For this reason, many forward-looking MNOs now use ML-based probabilistic algorithms to do the work instead.
These systems carry out the task of monitoring network activity without human intervention. They can manage millions of alarms simultaneously. Over time, they can identify which to act upon and which to ignore.
Here are four ways in which ML-based systems produce better results.
#1. They escalate alarms for predicted incidents
Probabilistic algorithms prioritize alarms that have a high probability of leading to network incidents. Typically, this is just 10 percent of all alarms. Engineers can then resolve these issues without relying on network inventory, topology or static rules.
#.2 They reduce the noise of low-impact alarms
Conversely, ML-based systems learn over time which alarms don’t indicate serious problems. They deprioritize them. They can also suppress any alarm related to scheduled maintenance events.
#3. They consolidate alarms
Sometimes a single event can trigger multiple alarms. ML-based systems can consolidate them into one. This avoids engineers wasting time investigating multiple trails.

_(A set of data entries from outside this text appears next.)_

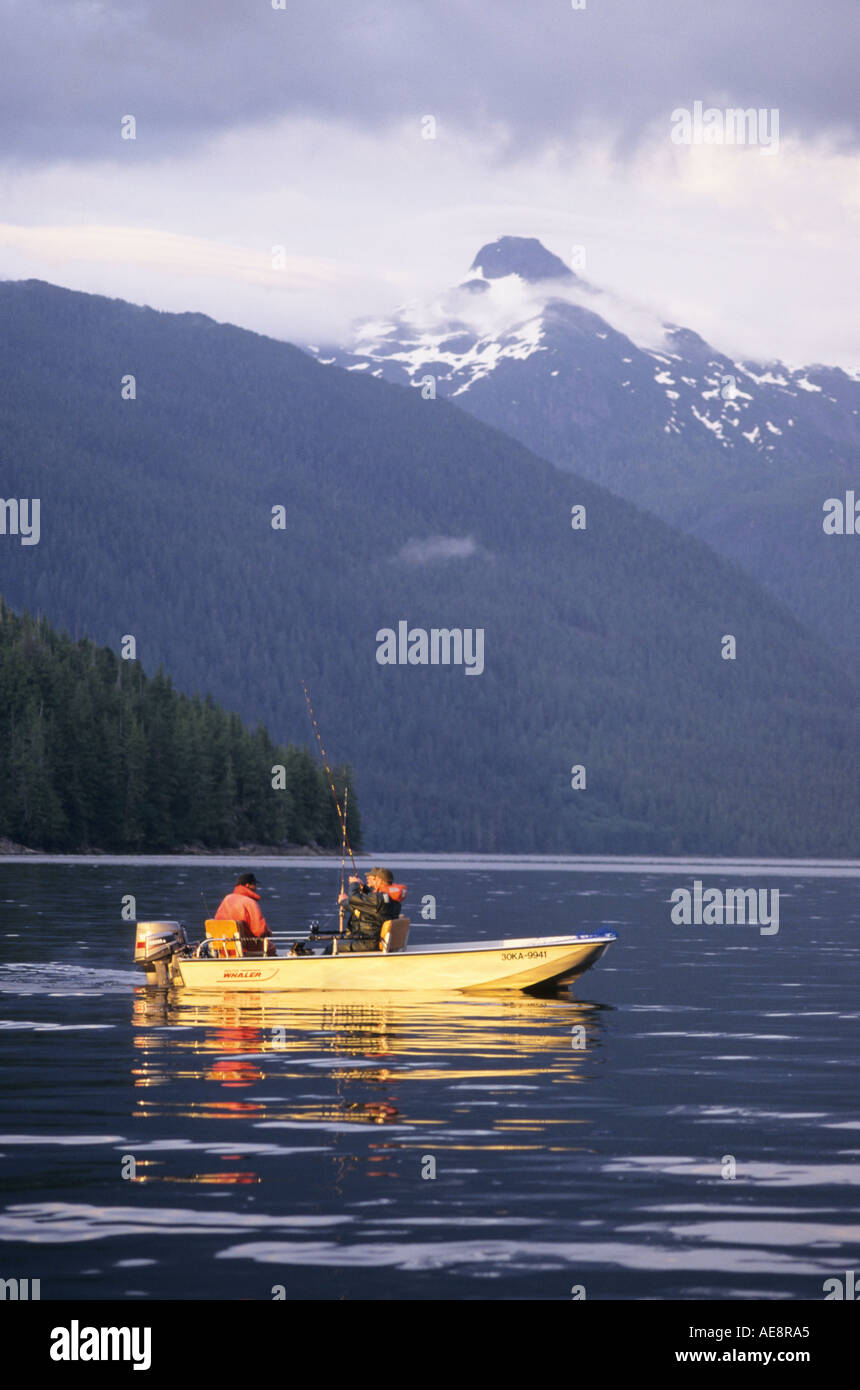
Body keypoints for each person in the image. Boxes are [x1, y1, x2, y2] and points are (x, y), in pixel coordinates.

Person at [337, 868, 407, 952]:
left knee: (332, 946)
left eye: (375, 879)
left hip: (368, 942)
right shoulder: (390, 899)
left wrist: (354, 884)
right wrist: (365, 888)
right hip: (375, 940)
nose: (372, 880)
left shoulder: (378, 899)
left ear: (380, 880)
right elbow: (372, 902)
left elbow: (353, 899)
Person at [214, 872, 276, 957]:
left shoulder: (227, 899)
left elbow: (217, 921)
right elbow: (260, 931)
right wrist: (268, 932)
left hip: (224, 948)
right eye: (254, 884)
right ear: (247, 885)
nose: (256, 888)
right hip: (246, 947)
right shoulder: (250, 903)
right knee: (271, 947)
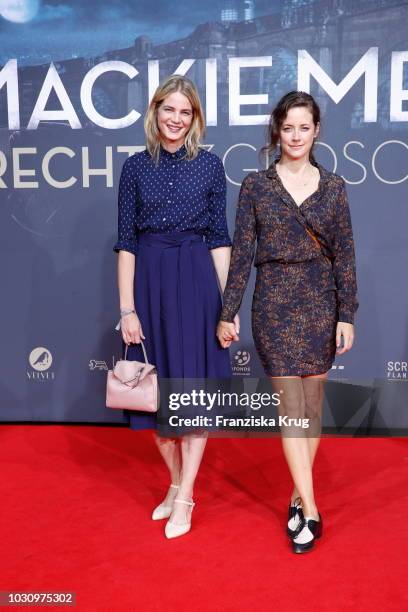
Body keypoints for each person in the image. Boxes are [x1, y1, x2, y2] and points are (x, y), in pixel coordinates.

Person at [217, 91, 358, 553]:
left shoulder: (334, 187)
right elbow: (242, 256)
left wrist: (346, 314)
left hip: (320, 301)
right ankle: (312, 510)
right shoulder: (256, 186)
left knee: (312, 409)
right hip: (274, 303)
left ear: (316, 131)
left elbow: (345, 258)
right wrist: (228, 310)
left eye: (304, 127)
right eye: (288, 127)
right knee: (291, 410)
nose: (295, 136)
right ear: (276, 130)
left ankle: (299, 494)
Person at [113, 75, 236, 539]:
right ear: (155, 112)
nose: (176, 119)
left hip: (195, 280)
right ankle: (174, 482)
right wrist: (127, 309)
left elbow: (219, 238)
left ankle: (185, 495)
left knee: (193, 396)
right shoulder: (134, 167)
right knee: (154, 397)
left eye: (186, 112)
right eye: (170, 110)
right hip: (148, 281)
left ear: (195, 118)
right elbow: (126, 243)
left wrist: (228, 306)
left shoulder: (209, 165)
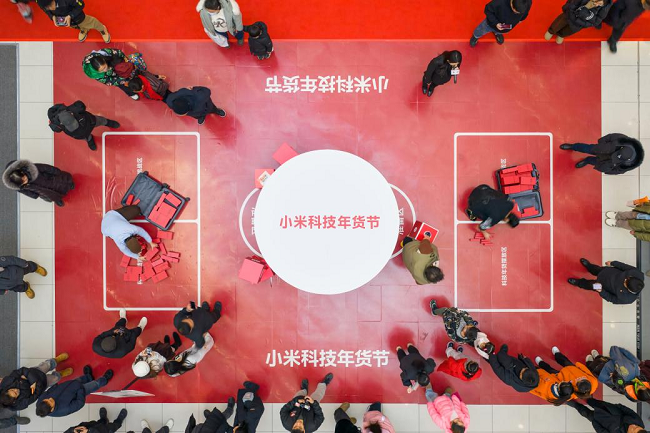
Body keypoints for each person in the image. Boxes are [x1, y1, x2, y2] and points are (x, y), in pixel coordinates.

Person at [0, 354, 71, 411]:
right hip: (42, 383)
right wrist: (26, 378)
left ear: (7, 390)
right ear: (14, 400)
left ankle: (57, 360)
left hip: (35, 372)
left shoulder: (5, 383)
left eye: (12, 390)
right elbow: (36, 395)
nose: (16, 390)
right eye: (16, 393)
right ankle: (61, 374)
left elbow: (22, 370)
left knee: (47, 365)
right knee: (55, 379)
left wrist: (34, 383)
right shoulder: (20, 404)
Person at [35, 365, 113, 417]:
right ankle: (104, 379)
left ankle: (88, 377)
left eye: (47, 400)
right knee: (95, 384)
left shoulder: (40, 403)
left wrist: (56, 386)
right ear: (52, 409)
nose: (50, 398)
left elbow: (47, 392)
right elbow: (80, 403)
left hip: (69, 385)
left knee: (79, 379)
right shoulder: (64, 410)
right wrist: (80, 389)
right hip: (80, 390)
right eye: (51, 402)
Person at [47, 100, 120, 151]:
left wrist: (70, 108)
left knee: (101, 121)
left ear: (71, 114)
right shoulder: (56, 124)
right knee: (86, 137)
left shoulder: (73, 109)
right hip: (81, 135)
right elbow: (55, 129)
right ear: (61, 123)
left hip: (90, 122)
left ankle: (109, 123)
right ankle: (90, 140)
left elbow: (81, 106)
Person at [568, 258, 644, 304]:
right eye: (628, 278)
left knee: (590, 285)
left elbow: (611, 298)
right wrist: (613, 263)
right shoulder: (638, 274)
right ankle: (589, 266)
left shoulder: (627, 299)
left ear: (628, 289)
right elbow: (624, 266)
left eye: (625, 282)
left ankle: (578, 283)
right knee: (596, 269)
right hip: (607, 272)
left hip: (602, 286)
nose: (625, 279)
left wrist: (601, 291)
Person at [3, 159, 74, 207]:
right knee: (51, 195)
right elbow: (26, 192)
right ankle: (57, 199)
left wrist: (56, 171)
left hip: (50, 179)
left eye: (24, 178)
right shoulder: (20, 186)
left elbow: (46, 168)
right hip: (41, 191)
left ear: (22, 172)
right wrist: (33, 195)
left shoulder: (32, 168)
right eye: (23, 182)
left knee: (60, 183)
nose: (25, 181)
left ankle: (69, 184)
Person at [560, 134, 644, 173]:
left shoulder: (629, 165)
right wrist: (602, 142)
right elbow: (611, 137)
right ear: (622, 147)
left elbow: (617, 171)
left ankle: (587, 160)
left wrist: (607, 170)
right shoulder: (624, 140)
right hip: (602, 149)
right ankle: (573, 146)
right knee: (586, 148)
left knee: (593, 161)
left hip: (606, 162)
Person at [35, 0, 109, 43]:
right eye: (48, 7)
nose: (51, 8)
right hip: (67, 21)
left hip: (77, 16)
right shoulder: (40, 2)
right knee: (76, 26)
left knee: (91, 22)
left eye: (51, 4)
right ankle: (84, 29)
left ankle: (102, 29)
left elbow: (81, 4)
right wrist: (52, 16)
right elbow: (45, 10)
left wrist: (70, 16)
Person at [545, 0, 613, 44]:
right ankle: (551, 31)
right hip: (569, 14)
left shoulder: (605, 8)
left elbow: (596, 21)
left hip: (579, 24)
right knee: (558, 23)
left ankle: (561, 35)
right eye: (596, 1)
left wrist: (587, 17)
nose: (596, 4)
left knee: (568, 31)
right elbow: (572, 3)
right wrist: (569, 10)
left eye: (600, 4)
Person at [567, 398, 646, 432]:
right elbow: (629, 411)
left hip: (599, 421)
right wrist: (617, 406)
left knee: (584, 412)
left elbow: (602, 432)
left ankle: (575, 405)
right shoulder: (638, 422)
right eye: (637, 427)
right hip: (608, 408)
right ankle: (584, 396)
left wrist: (595, 422)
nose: (633, 426)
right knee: (592, 401)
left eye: (633, 430)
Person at [64, 407, 128, 433]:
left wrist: (73, 430)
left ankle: (103, 420)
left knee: (95, 424)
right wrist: (89, 431)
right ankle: (118, 422)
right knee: (111, 427)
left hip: (86, 428)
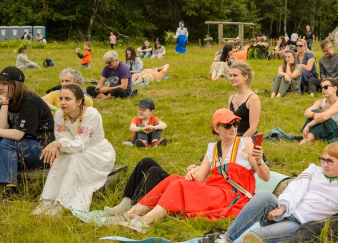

#4. They reveal relationships between alarms
Similarly, ML-based systems can gather a set of alarm families together for further root issue analysis.
Of course, the ultimate pay-off of advanced analytics solutions is that they are self-healing – and can even anticipate faults before they occur.
Chris Neisinger says: “These models are continuously training themselves – and they get more accurate over time. So let’s say the operator adds a new cell site. This changes the network architecture, and it means a new model needs to be created.
An ML-based system will automatically adjust itself. Within days it will be very accurate again. And no person needs to be involved.”